*** Opening EXERCISE PASSAGE ***

Understanding the Fibonacci Sequence
The Fibonacci sequence follows this pattern: 0, 1, 1, 2, 3, 5, 8, 13, 21, 34... where F(n) = F(n-1) + F(n-2).
Recursive Implementation
Here's a recursive approach that builds the Fibonacci array:
const fibonacci = (n, res = [], count = 1, last = 0) => {
if(n){
return fibonacci(n-1, res.concat(count), count+last, count);
};
return res;
};
console.log(fibonacci(8));
console.log(fibonacci(0));
console.log(fibonacci(1));
console.log(fibonacci(10));
[ 1, 1, 2, 3, 5, 8, 13, 21 ] [] [ 1 ] [ 1, 1, 2, 3, 5, 8, 13, 21, 34, 55 ]
How It Works
The function uses four parameters:
- n: Number of elements remaining to generate
- res: Result array (starts empty)
- count: Current Fibonacci number (starts at 1)
- last: Previous Fibonacci number (starts at 0)

*** Closing EXERCISE PASSAGE ***

▶ [WORK INSTRUCTIONS]
a: Decide whether each statement below agrees with the Fibonacci passage: (i) the parameter count starts at 1; (ii) the function takes three parameters; (iii) the res array starts out with one element. Answer yes or no for each, and quote the words of the passage that decide it.
b: Answer these questions from the Fibonacci passage:
(i) What formula does the passage give for F(n)?
(ii) What does the parameter n stand for?
(iii) What value does the parameter last start at?
c: Carry on the Fibonacci passage from the point where it stops.

*** Opening DATA TO EXAMINE ***

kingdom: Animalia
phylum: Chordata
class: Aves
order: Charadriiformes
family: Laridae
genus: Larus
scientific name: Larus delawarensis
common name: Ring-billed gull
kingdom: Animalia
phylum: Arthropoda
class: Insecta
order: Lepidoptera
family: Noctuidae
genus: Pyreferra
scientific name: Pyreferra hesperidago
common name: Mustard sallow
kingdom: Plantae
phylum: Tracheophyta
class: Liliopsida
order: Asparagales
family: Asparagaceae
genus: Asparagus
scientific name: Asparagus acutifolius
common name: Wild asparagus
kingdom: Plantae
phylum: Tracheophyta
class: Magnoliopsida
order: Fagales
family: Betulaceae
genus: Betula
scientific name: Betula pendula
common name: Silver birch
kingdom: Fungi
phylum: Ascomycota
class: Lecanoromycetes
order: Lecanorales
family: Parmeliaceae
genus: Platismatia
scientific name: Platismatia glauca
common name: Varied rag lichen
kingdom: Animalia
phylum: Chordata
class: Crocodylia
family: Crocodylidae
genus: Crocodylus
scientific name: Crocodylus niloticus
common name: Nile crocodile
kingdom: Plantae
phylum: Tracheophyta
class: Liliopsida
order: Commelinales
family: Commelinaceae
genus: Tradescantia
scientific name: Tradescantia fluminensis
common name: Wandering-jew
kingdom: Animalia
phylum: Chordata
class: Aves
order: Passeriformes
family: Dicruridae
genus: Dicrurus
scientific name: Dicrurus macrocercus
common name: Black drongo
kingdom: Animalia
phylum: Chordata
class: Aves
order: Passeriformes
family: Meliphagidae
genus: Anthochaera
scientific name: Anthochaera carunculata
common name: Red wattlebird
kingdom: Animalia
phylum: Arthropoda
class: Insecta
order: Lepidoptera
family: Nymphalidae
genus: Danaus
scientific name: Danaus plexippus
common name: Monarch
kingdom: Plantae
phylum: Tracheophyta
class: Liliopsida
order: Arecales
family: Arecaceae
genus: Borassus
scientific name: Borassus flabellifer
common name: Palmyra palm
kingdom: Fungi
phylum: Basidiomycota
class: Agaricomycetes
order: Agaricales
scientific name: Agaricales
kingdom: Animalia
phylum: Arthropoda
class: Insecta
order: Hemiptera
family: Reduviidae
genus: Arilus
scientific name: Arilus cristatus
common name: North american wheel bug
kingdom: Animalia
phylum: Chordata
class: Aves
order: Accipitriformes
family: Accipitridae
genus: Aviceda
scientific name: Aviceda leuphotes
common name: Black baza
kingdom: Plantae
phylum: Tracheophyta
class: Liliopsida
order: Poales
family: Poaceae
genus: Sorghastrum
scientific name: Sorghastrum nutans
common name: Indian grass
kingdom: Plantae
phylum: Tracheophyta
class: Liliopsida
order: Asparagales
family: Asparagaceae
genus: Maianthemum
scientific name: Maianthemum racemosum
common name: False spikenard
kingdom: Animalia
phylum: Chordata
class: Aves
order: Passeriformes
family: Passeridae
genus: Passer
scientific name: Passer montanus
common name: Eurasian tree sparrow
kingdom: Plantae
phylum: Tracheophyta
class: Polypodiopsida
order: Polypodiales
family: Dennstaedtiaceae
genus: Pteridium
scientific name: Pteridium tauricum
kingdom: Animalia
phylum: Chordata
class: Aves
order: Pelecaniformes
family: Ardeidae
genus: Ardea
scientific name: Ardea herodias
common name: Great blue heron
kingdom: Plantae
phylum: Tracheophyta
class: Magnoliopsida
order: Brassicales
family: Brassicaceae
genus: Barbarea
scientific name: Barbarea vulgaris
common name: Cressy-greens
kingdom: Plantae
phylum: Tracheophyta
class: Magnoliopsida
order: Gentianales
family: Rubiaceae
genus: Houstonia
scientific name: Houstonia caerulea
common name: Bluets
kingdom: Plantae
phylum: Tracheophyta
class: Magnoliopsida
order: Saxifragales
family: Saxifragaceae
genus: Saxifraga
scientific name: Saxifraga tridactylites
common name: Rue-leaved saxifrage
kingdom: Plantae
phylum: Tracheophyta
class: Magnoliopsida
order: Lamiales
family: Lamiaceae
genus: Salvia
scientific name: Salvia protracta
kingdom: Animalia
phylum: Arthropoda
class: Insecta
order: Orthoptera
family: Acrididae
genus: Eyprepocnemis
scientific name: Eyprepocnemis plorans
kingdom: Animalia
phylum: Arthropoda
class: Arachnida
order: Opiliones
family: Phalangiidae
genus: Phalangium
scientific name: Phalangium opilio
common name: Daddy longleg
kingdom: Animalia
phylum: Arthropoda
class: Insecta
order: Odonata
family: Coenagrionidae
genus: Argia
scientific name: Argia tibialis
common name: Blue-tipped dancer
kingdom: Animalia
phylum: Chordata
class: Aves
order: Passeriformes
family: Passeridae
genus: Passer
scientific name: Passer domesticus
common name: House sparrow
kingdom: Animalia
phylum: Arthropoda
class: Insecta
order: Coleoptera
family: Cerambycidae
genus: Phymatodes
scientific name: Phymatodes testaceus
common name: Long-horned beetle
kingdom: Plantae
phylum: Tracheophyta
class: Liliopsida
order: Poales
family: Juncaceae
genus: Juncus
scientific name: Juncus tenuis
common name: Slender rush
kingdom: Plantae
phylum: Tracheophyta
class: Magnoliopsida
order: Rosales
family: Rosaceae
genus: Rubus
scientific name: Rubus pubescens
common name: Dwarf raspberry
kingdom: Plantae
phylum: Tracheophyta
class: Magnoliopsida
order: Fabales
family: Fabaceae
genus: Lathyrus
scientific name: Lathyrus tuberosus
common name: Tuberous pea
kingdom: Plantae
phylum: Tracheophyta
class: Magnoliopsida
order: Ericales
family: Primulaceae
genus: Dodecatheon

*** Closing DATA TO EXAMINE ***

▶ [RESPONSES PER TASK]
a:
(i) Yes: "count: Current Fibonacci number (starts at 1)"
(ii) No: "The function uses four parameters"
(iii) No: "res: Result array (starts empty)"

b:
(i) F(n) = F(n-1) + F(n-2)
(ii) The number of elements remaining to generate
(iii) 0

c:
Alternative Simple Recursive Approach
Here's a more traditional recursive Fibonacci implementation:
function fibonacciSimple(n) {
if (n <= 1) return n;
return fibonacciSimple(n - 1) + fibonacciSimple(n - 2);
}
// Generate array of first n Fibonacci numbers
function fibonacciArray(n) {
const result = [];
for (let i = 0; i < n; i++) {
result.push(fibonacciSimple(i));
}
return result;
}
console.log(fibonacciArray(8));
console.log(fibonacciArray(5));
[ 0, 1, 1, 2, 3, 5, 8, 13 ] [ 0, 1, 1, 2, 3 ]
Comparison
| Approach | Time Complexity | Space Complexity | Readability |
|---|---|---|---|
| Tail Recursive (first example) | O(n) | O(n) | Complex |
| Simple Recursive | O(2^n) | O(n) | Simple |
Conclusion
The tail recursive approach is more efficient for generating Fibonacci arrays, while the simple recursive method is easier to understand but has exponential time complexity for large inputs.